The poem, dedicated to the young courtier Don Rodrigo de Tapia y Alarcón, tells of a literary journey, through real and mythical geographies, in which Miguel de Cervantes, mounted on a mule, undertakes the mission of recruiting the best Spanish poets to wage a battle against mediocre poets. For this, he will travel from Madrid to Valencia, where with the help of Mercury, he gathers a contingent of good poets and they go to sea in an allegorical ship, made of verses, bound for Parnassus, where they will fight a battle against the poetasters who intend to take it.. On the sea voyage, starting from Cartagena, they sight Genoa, Rome and Naples and manage to pass the dangerous Strait of Messina, between Scylla and Charybdis, deities whom they have to appease by offering them the sacrifice of Antonio de Lofraso, one of the poets on board. Finally, the frightened Sardinian poet is not thrown and, after encountering a ship of bad poets, whom Apollo punishes using the force of Neptune, which makes them shipwreck (although their fury is later appeased by the amatory arts of Venus), the army arrives at the foot of Mount Parnassus, they drink the waters of the Castalia spring and are received by Apollo himself, god of poetry.

After a well-deserved rest, in which they dream of the double face of poetry (the elegant and the vulgar), they engage in combat with the army of poetasters using both sides ammunition consisting of books and poems. Good poetry wins and they wake up from the allegorical journey.

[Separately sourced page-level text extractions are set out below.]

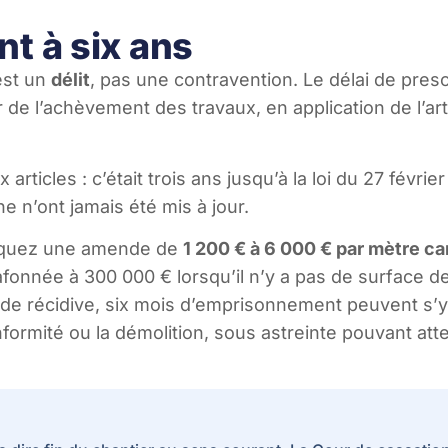
nt à six ans
est un
délit
, pas une contravention. Le délai de presc
de l’achèvement des travaux, en application de l’ar
 articles : c’était trois ans jusqu’à la loi du 27 févrie
 n’ont jamais été mis à jour.
isquez une amende de
1 200 € à 6 000 € par mètre ca
afonnée à 300 000 € lorsqu’il n’y a pas de surface d
de récidive, six mois d’emprisonnement peuvent s’y a
formité ou la démolition, sous astreinte pouvant att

The work contains numerous autobiographical references to the life of Cervantes, from his participation in the battle of Lepanto to the complaint about his literary misfortune and his self-vindication as a poet. The first verses in which he supposedly expresses his limitations are famous:

I always work and unveil it.
It seems I have a poet
the grace that did not want to give me heaven [... ]
op. cit, vv. 25-27

However, recent literary criticism has highlighted the parodic context of these verses, and the contradiction with other fragments of the work itself:

O Adam of the poets, O Cervantes [...]
op. cit, v. 202

Between 2005 and 2007, the National Classical Theater Company of Spain (CNTC) staged a theatrical adaptation of Viaje del Parnaso directed by Eduardo Vasco that integrates live Renaissance and Baroque music, puppets and a staging that alludes to the set design of the Golden Age theater. It was premiered at the Almagro Festival.